„Pandemie beenden“

Johns-Hopkins-Experte will „alles öffnen“

Ausland
12.02.2022 20:00

Der bekannte deutsch-amerikanische Politikwissenschaftler Yascha Mounk galt lange Zeit als vehementer Befürworter der Corona-Maßnahmen und trat etwa für die Kontaktbeschränkungen ein. Die Dinge hätten sich in der Zwischenzeit aber geändert, erklärte Mounk via Twitter. Es sei nun an der Zeit, alles zu öffnen und mit dem Virus leben zu lernen, es lasse sich schließlich nicht „besiegen“. Wenig Verständnis für den Appell zeigten hingegen diverse Fachexperten.

In seinem aktuellen Beitrag für die US-amerikanische Zeitschrift „The Atlantic“ meint Mounk, dass es gerechtfertigt gewesen sei, die tiefgreifenden Maßnahmen zur Eindämmung der Pandemie zu ergreifen. Nur so hätte man Leben retten und das Gesundheitssystem vor einem Zusammenbruch bewahren können.

Mittlerweile habe man aber „endlich die Mittel, um mit dem Coronavirus zu leben“, strich er die bereits zugelassenen Impfstoffe und Corona-Medikamente hervor. Es bestünde nun die Gefahr, dass der Status quo über Gebühr hinaus verlängert würde, weshalb er dafür plädiert, „alles zu öffnen“.

Zweck der Maßnahmen sollte hinterfragt werden
Bereits erfolgte Lockerungsschritte sind ihm dabei viel zu wenig. Man lasse schließlich außer Acht, wie stark sich die Maßnahmen zur Eindämmung des Virus immer noch auf das tägliche Leben auswirken. Viele Menschen würden sich sogar weiterhin, verständlicherweise, über die gesetzlichen Vorgaben hinaus vor dem Virus schützen, so der Politikwissenschaftler an der Johns-Hopkins-Universität. Keines dieser Opfer sei an sich übermäßig belastend, in Summe aber entstünde dabei ein „tiefes gesellschaftliches Unbehagen“.

Umso wichtiger sei es, nun einen klaren Endpunkt für die Pandemie festzulegen und dabei auch zu hinterfragen, welchem Zweck die Maßnahmen noch dienen. Es sei mittlerweile Konsens, dass man das Virus nicht „besiegen“ könne - „Covid-Null ist nicht erreichbar“, so Mounk. Die Beschränkungen seien zum aktuellen Zeitpunkt daher „unnötig geworden“, wenngleich er betonte, dass sich die Lage aufgrund möglicher neuer Virusvarianten schnell wieder ändern könnte.

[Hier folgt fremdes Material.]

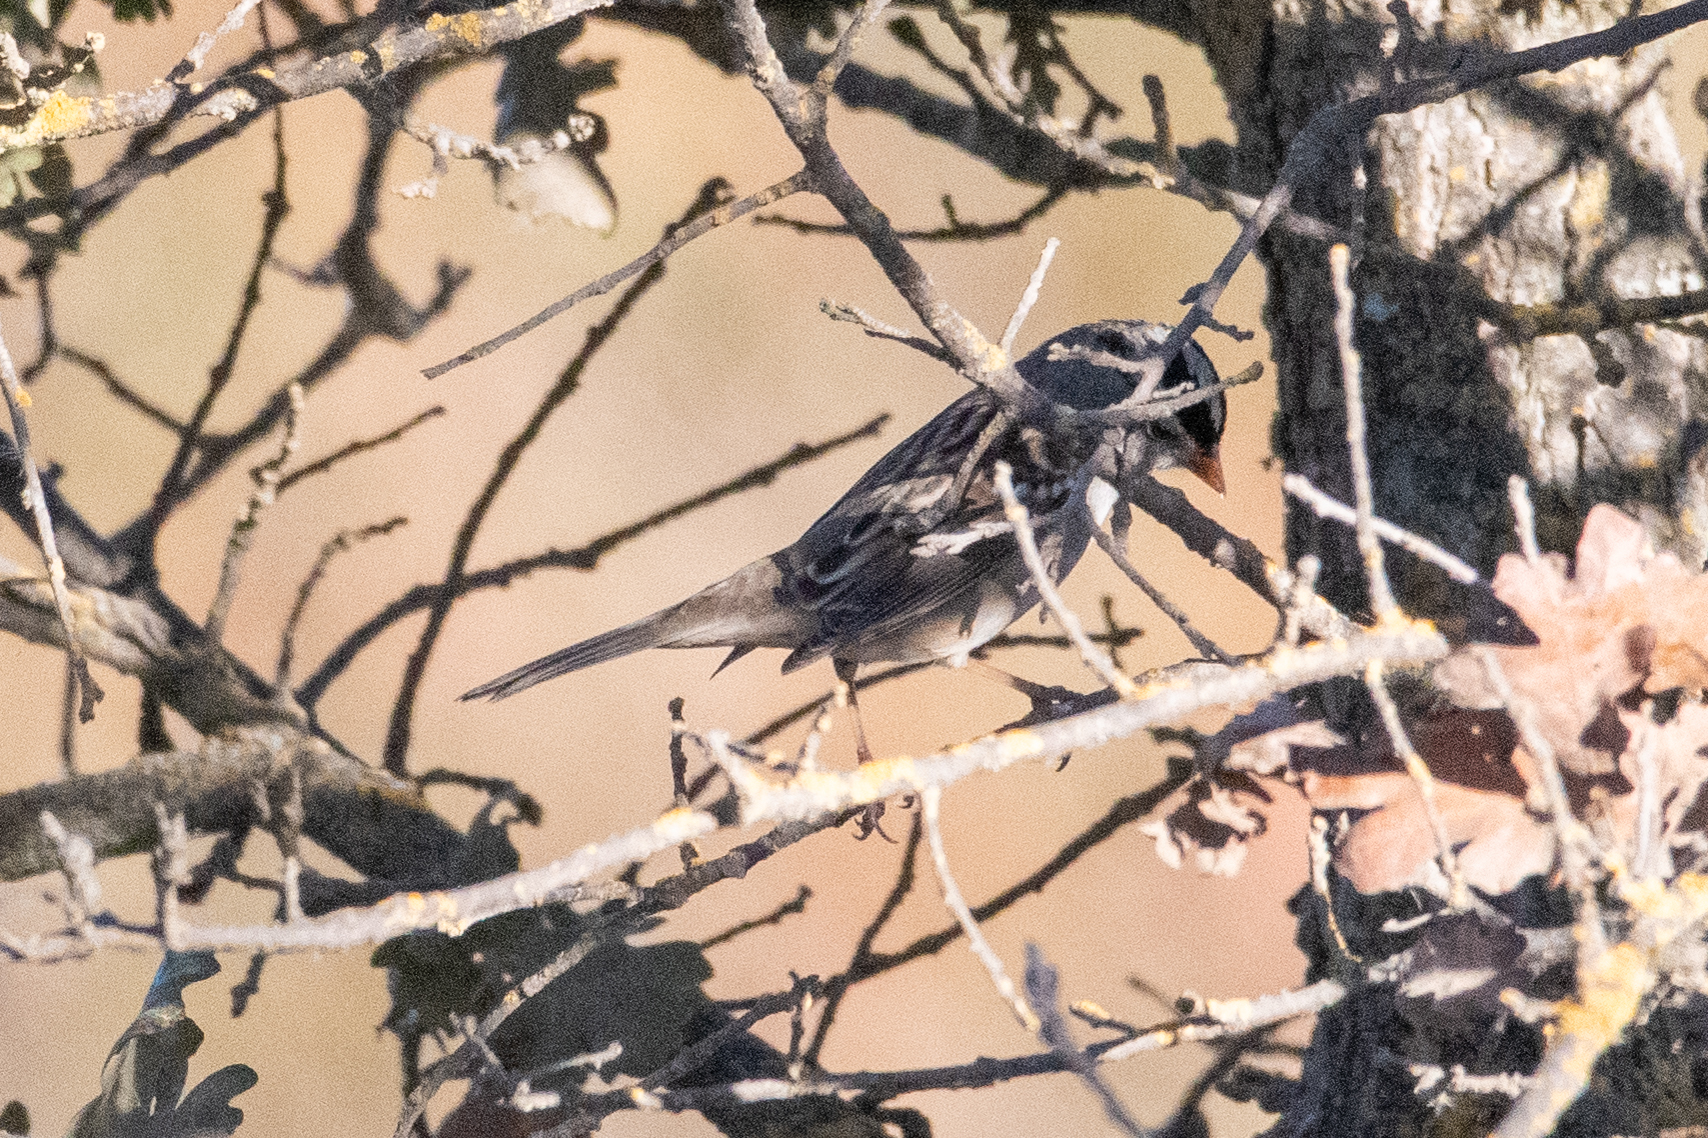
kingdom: Animalia
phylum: Chordata
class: Aves
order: Passeriformes
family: Passerellidae
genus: Zonotrichia
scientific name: Zonotrichia leucophrys
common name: White-crowned sparrow
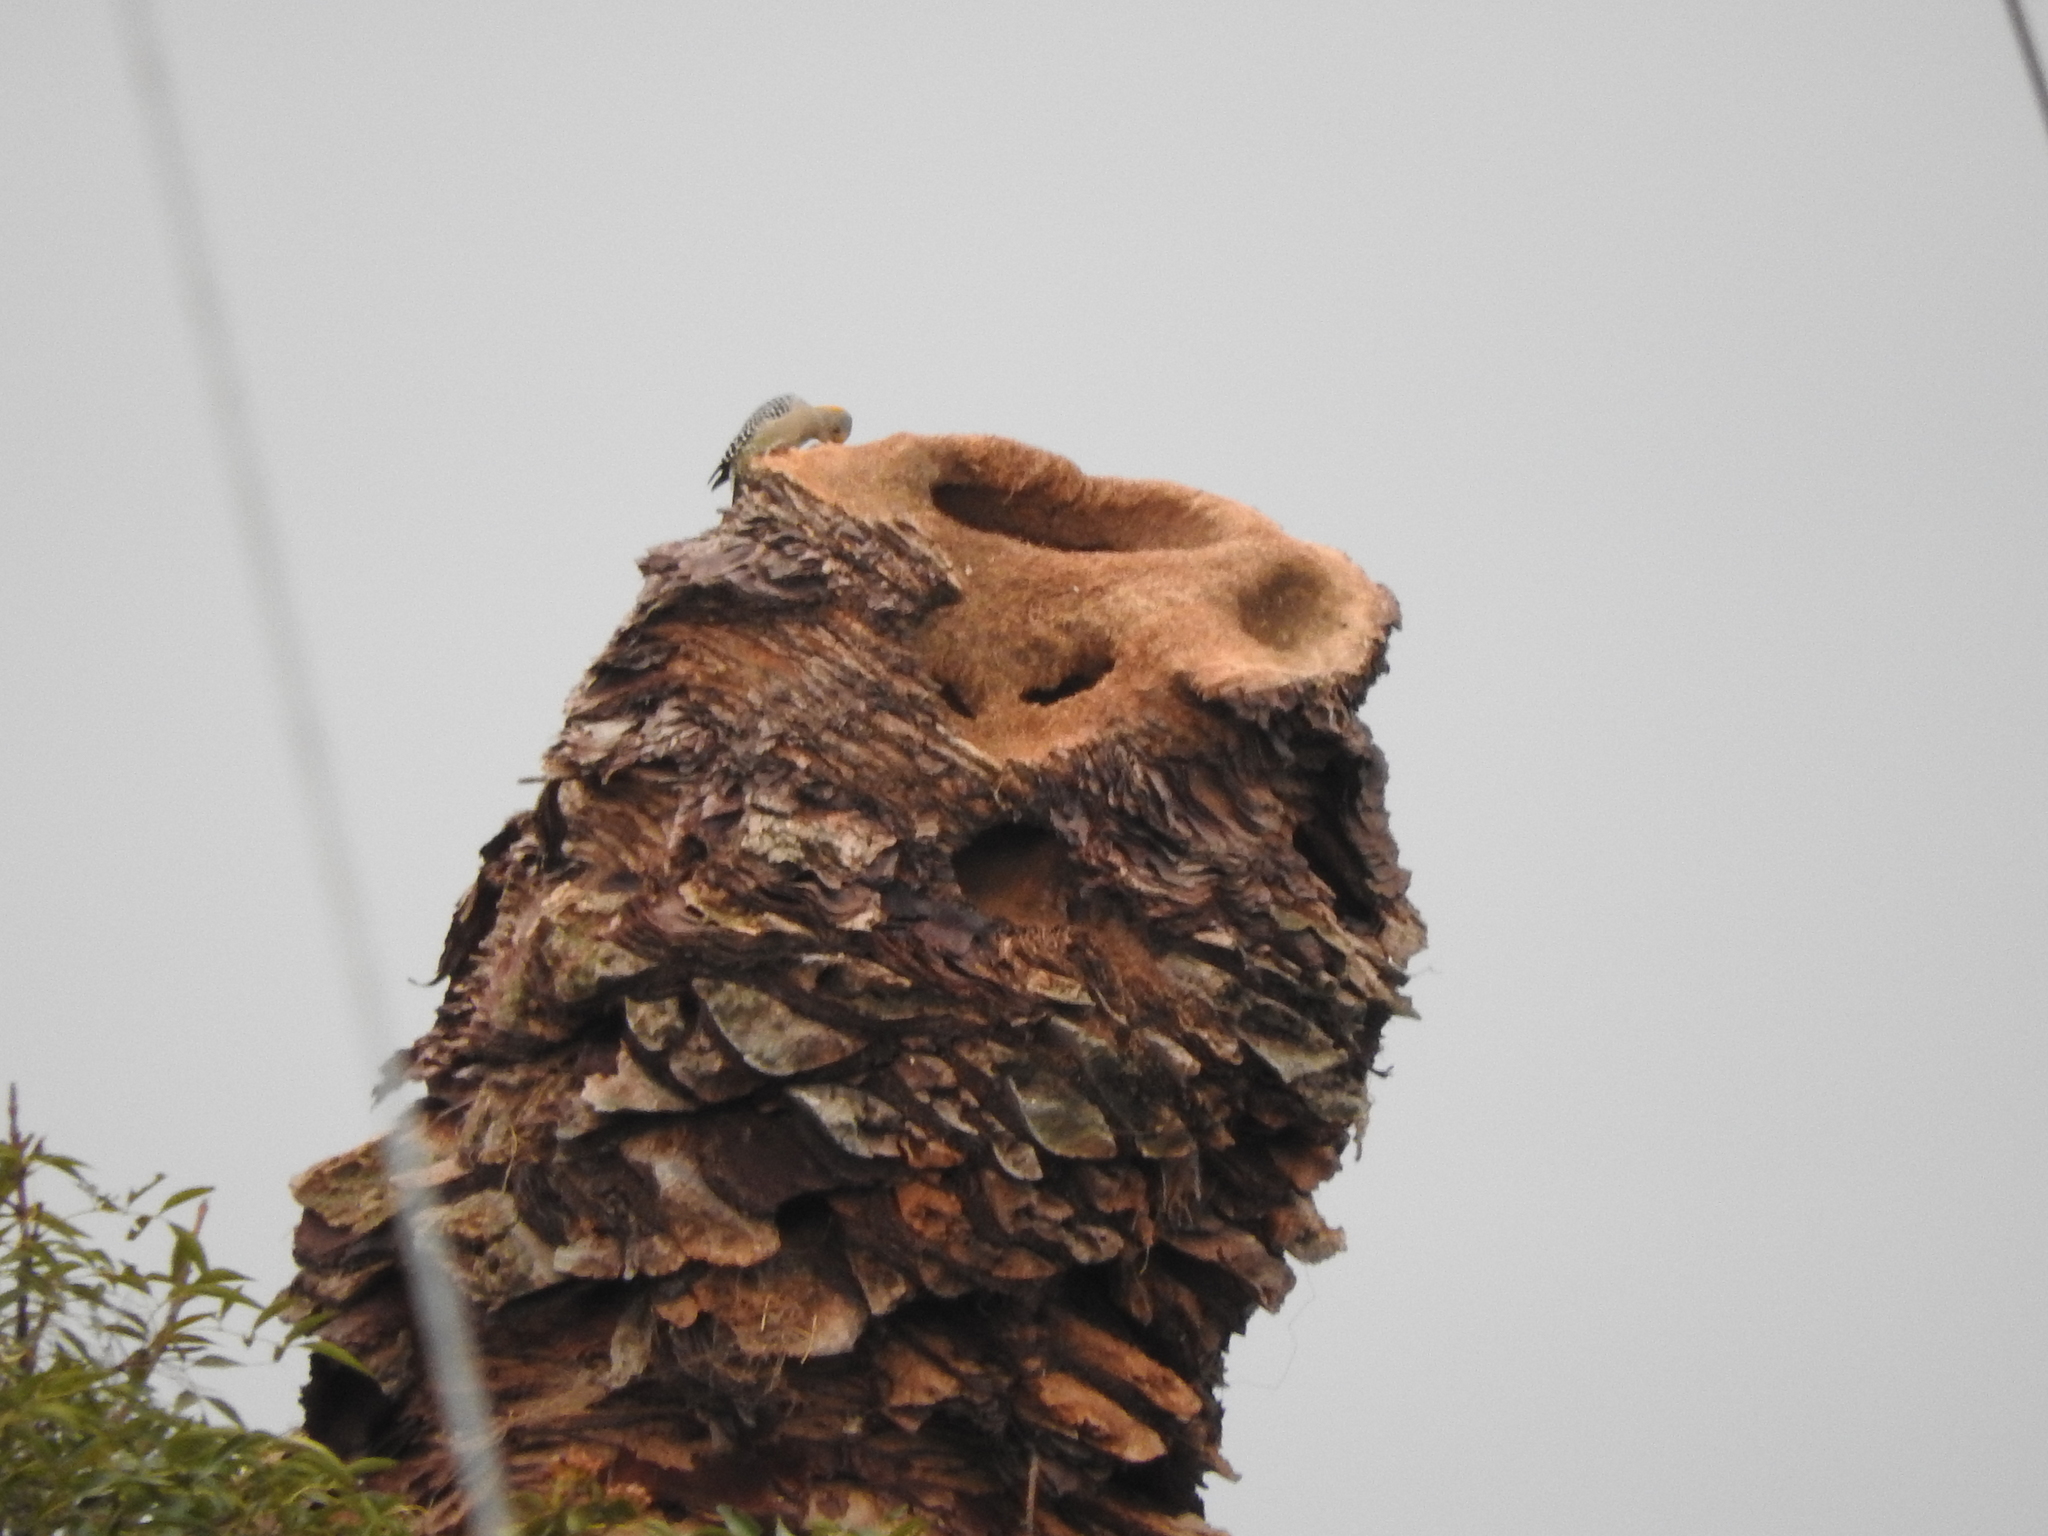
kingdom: Animalia
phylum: Chordata
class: Aves
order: Piciformes
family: Picidae
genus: Melanerpes
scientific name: Melanerpes aurifrons
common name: Golden-fronted woodpecker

„Schlimmeres Heilmittel als die Krankheit“
Auch die Situation der nach wie vor zahlreichen Ungeimpften spricht er an. Diese würden das Risiko ganz bewusst eingehen - es sei daher gesellschaftlich nicht akzeptabel, „unser Leben auf unbestimmte Zeit auf Eis zu legen, nur weil andere beschlossen haben, ihr Leben zu riskieren“. Das Virus werde wahrscheinlich noch jahrelang zu schwerem Leid führen, meint er weiter, die so lange andauernde Eindämmung der Pandemie könne sich jedoch zu einem „schlimmeren Heilmittel als die Krankheit“ erweisen.

Fachexperten widersprechen vehement
Mounk findet in der Welt der Wissenschaft mit seinem Appell jedoch nicht unbedingt Anklang. Es handle sich nach wie vor um eine Krankheit, die ansteckender und schwerer ist als die Grippe, erklärte etwa die Professorin am University College in London, Christina Pagel. Auch wenn wir es so wollen würden, „die Welt vor 2020 gibt es nicht mehr“, fällt ihre Einschätzung weit weniger optimistisch aus.

Ebenfalls kritisieren Experten, dass Mounk dabei sowohl die mangelnden Schutzmöglichkeiten für alle jene in Kauf nimmt, die sich nicht impfen lassen können (etwa Kinder oder immunsuppressive Menschen, Anm.) und damit auf eine gesamtgesellschaftliche Anstrengung angewiesen sind. Auch die oft sehr schwerwiegenden Folgen einer Long-Covid-Erkrankung lässt er in seiner Argumentation aus.